Tuesday, November 9, 2010

Im almost giving up....

I cant keep it up anymore...i just cant...everytime i want to say something with good intention...i end up screwing it up...i dun even trust myself to speak anymore...perhaps its becuz im not putting my message thru the right way...but i really dun mean any harm...i really was worried and wanted to help...in case its too late...but my message never got thru...i fail in communication skills...who am i to think that i can help others..especially when i cant even help myself...

Silence is my worst enemy...one of my classmate said before..."just dun talk to him for 1 week and he will come crawling back to you"...i admit...its true...so very true...now all of you know my weakness...happy using it against me...but i really cant take it...i cant take silence...ignoring me is the worst things anyone can do to me...it pains me to no end...but things were never about me...no...i try my best to help others...but unsure if i ever succeed...i always put up a strong front...so that others would not have to worry about me...for me..its all about others...but sometimes not getting a respond is even more hurtful...but if i think like this...then im not really helping becuz i want to...

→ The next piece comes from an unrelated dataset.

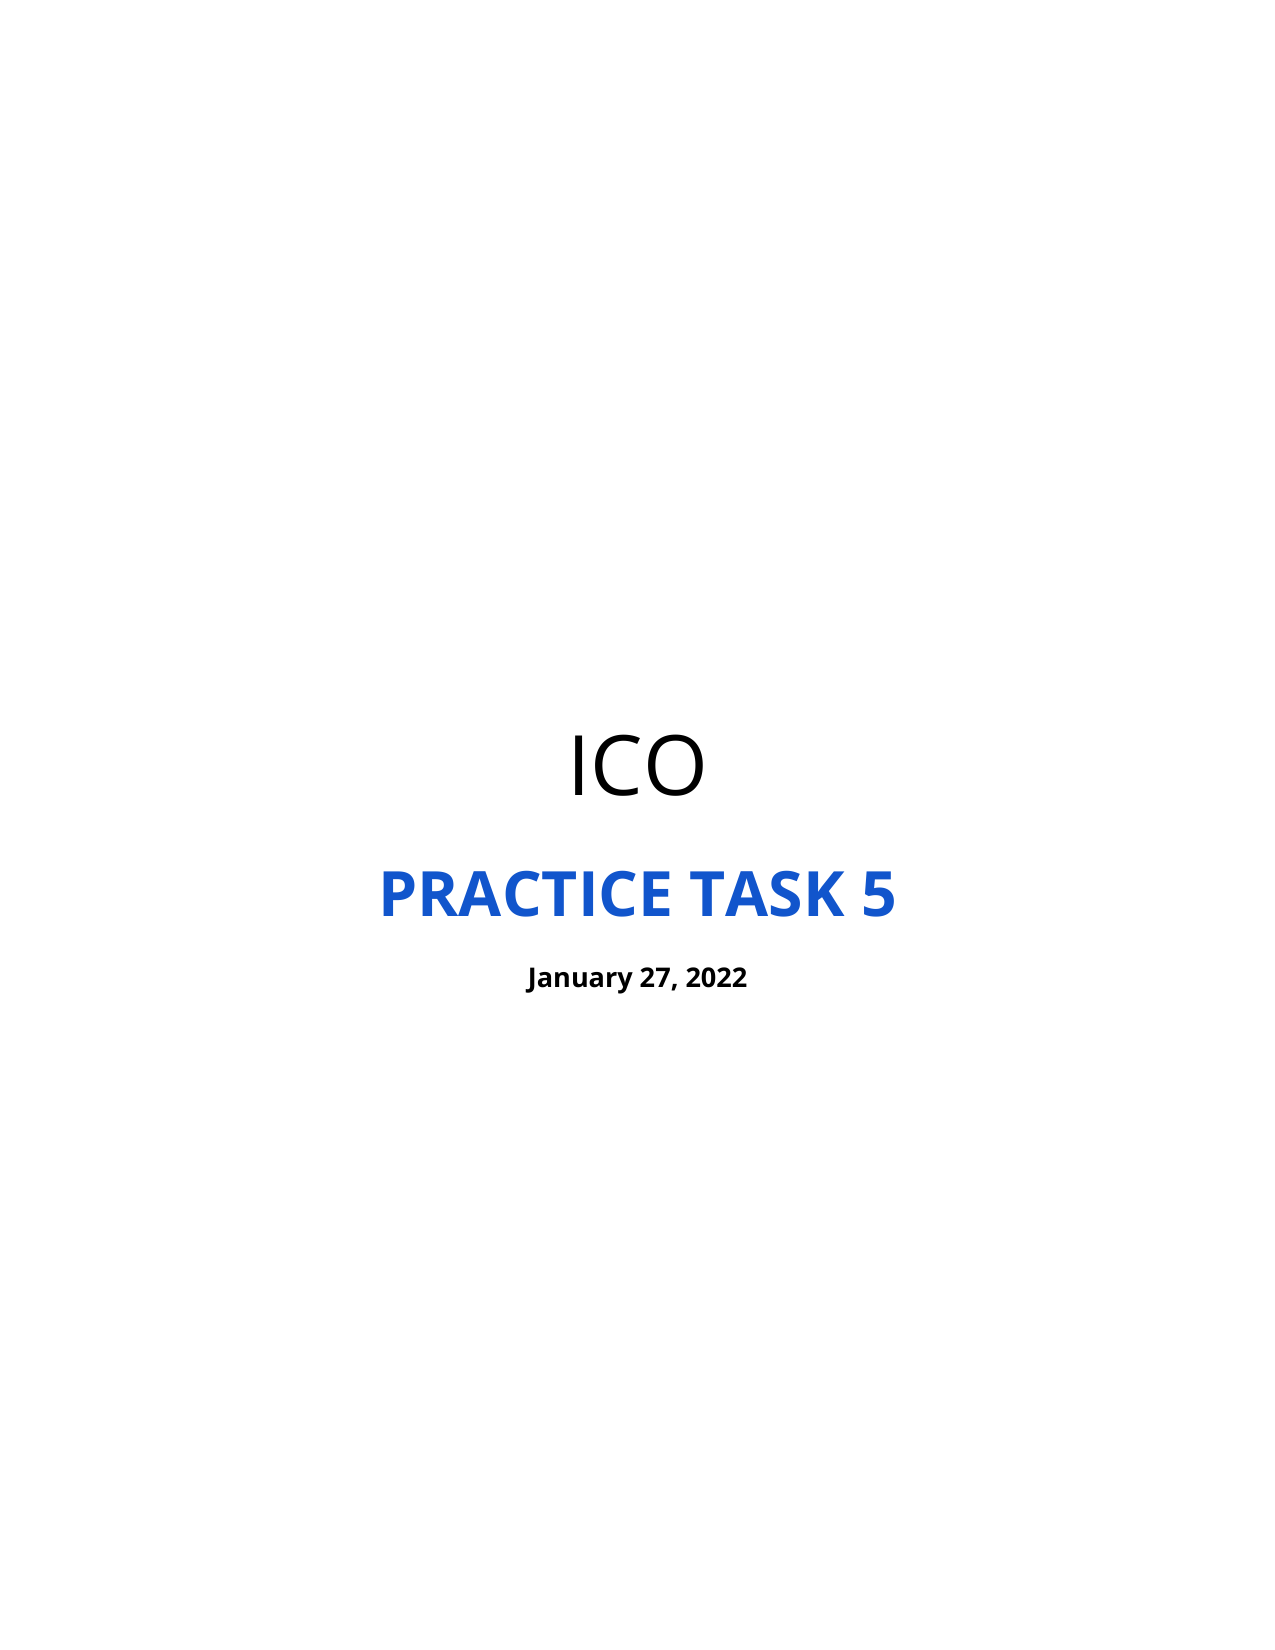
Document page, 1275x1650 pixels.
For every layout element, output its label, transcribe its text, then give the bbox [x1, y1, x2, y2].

I no longer trust myself anymore...for those whom i am someway or another helping...im sorry...i dun think i can continue...im gonna still go on studying...perhaps theres still hope for me...but as of now...im not gonna take any chances of ruining a persons life...i guess its safest to simply not talk unless needed...

But im not gonna give up...not for the long term...i dunno how long i can last...but i know there are people who still loves(not BF GF kind) me...and even though its those whom i am closest to that i hurt the most...im still gonna try...untill i run out of energy...im not gonna stop trying.